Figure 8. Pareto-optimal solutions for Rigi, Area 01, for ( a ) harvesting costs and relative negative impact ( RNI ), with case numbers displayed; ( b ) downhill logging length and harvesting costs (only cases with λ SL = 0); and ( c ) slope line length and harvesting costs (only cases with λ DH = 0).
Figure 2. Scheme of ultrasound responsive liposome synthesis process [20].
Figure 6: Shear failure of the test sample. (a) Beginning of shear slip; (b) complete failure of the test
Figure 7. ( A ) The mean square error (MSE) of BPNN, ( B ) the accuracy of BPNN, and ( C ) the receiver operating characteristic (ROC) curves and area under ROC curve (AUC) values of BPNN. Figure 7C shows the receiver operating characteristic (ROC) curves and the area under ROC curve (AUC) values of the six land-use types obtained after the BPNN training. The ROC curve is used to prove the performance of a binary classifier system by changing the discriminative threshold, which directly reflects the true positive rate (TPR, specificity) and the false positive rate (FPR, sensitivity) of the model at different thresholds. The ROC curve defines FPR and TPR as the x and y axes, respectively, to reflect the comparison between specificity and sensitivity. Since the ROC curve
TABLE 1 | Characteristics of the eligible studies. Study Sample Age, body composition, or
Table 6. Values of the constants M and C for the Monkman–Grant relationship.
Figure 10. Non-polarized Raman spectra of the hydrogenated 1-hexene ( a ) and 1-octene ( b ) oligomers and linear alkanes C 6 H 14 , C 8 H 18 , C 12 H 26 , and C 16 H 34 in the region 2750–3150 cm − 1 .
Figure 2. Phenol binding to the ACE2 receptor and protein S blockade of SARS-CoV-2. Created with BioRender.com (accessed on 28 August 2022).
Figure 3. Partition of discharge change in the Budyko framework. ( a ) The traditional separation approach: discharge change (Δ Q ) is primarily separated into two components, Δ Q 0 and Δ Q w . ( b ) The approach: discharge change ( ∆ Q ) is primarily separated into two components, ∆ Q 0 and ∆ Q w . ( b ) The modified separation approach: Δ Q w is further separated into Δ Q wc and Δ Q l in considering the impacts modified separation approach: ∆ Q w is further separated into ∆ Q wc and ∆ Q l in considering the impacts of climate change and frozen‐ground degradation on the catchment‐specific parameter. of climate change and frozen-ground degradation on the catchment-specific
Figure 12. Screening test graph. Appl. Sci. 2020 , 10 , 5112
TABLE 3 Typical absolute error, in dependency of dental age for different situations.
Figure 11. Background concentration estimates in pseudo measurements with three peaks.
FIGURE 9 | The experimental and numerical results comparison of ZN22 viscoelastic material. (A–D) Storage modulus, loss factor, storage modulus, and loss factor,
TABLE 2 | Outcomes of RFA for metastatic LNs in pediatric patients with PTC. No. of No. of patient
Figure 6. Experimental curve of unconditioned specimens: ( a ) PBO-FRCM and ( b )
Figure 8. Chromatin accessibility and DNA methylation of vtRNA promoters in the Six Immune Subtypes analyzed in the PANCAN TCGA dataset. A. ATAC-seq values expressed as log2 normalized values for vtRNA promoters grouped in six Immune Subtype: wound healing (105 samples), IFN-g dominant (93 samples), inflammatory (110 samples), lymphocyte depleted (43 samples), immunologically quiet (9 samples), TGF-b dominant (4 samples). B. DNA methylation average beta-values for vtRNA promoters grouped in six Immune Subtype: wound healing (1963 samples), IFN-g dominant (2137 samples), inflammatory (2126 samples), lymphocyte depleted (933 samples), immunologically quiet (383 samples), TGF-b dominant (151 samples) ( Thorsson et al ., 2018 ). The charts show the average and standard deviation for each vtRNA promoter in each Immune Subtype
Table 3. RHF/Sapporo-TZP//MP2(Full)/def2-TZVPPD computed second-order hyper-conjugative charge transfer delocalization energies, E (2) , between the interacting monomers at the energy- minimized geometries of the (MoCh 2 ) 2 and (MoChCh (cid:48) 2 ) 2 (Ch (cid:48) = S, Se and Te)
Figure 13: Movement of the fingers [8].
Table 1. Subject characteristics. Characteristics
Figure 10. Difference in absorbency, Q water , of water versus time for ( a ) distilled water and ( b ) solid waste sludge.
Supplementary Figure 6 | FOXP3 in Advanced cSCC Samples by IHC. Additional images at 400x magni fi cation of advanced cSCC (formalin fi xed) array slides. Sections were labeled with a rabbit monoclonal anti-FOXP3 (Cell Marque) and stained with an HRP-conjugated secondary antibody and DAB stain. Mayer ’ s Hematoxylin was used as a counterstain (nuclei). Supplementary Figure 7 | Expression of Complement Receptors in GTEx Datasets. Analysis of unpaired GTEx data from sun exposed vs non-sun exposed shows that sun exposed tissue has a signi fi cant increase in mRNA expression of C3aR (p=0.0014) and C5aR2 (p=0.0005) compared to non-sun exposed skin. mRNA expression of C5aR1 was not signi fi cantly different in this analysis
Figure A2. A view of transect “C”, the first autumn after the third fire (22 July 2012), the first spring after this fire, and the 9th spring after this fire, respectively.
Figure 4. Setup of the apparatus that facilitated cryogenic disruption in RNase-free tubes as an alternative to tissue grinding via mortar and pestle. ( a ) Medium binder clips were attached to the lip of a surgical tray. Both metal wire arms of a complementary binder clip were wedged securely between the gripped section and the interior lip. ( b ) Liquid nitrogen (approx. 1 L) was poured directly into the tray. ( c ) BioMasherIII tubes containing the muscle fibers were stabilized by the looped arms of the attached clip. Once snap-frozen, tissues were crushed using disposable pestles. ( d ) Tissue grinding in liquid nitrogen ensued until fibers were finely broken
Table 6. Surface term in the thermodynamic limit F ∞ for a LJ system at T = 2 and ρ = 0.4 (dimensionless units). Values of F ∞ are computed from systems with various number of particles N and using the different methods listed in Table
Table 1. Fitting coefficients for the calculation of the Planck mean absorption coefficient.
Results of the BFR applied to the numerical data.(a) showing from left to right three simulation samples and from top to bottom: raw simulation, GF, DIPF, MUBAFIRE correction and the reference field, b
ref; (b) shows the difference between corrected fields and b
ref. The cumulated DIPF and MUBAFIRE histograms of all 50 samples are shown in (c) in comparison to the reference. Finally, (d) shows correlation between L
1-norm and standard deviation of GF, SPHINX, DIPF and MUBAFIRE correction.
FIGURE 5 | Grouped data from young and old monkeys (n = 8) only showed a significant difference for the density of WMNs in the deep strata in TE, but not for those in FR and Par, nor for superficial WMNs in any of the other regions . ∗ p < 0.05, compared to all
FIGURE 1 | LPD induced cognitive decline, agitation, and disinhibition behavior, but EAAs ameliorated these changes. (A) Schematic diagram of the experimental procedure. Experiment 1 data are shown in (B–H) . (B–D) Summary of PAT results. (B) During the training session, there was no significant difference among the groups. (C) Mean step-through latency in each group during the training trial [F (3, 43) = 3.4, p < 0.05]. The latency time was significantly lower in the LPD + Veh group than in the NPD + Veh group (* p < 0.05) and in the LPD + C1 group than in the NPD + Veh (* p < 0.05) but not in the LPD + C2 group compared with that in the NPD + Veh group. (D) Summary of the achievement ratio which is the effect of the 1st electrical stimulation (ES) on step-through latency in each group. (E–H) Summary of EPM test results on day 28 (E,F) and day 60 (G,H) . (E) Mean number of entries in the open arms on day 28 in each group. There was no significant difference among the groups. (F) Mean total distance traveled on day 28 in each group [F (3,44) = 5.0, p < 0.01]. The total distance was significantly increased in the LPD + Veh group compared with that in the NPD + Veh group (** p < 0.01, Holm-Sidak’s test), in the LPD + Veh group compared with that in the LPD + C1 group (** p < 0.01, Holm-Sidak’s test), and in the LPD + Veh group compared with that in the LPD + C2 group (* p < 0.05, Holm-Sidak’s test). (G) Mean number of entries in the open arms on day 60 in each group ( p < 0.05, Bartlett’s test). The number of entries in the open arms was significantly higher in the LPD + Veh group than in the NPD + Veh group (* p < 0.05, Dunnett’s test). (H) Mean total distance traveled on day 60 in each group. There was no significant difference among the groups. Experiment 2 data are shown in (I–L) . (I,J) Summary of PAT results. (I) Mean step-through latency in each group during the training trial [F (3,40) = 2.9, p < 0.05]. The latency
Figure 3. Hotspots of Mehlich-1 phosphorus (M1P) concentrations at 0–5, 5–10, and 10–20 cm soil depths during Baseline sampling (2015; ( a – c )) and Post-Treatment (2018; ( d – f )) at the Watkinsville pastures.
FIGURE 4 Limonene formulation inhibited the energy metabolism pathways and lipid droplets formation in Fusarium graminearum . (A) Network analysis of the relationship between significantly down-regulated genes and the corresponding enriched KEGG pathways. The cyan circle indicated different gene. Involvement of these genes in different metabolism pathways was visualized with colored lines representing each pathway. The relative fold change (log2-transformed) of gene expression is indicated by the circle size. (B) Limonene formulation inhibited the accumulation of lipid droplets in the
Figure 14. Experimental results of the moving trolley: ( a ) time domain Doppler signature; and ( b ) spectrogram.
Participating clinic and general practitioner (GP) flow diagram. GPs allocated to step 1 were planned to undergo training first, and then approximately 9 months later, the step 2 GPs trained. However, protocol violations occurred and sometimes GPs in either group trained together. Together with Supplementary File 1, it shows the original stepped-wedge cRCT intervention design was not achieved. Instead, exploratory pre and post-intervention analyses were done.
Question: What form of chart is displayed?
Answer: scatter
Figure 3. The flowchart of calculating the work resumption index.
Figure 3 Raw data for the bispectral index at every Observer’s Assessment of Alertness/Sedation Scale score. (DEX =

------------------------------------------------

→ Aim of the exercise: Exactly reproduce the lines from the one containing "Question: What form of chart is displayed?" through the end of the records, and only those lines.

→ Exercise response:
Question: What form of chart is displayed?
Answer: scatter
Figure 3. The flowchart of calculating the work resumption index.
Figure 3 Raw data for the bispectral index at every Observer’s Assessment of Alertness/Sedation Scale score. (DEX =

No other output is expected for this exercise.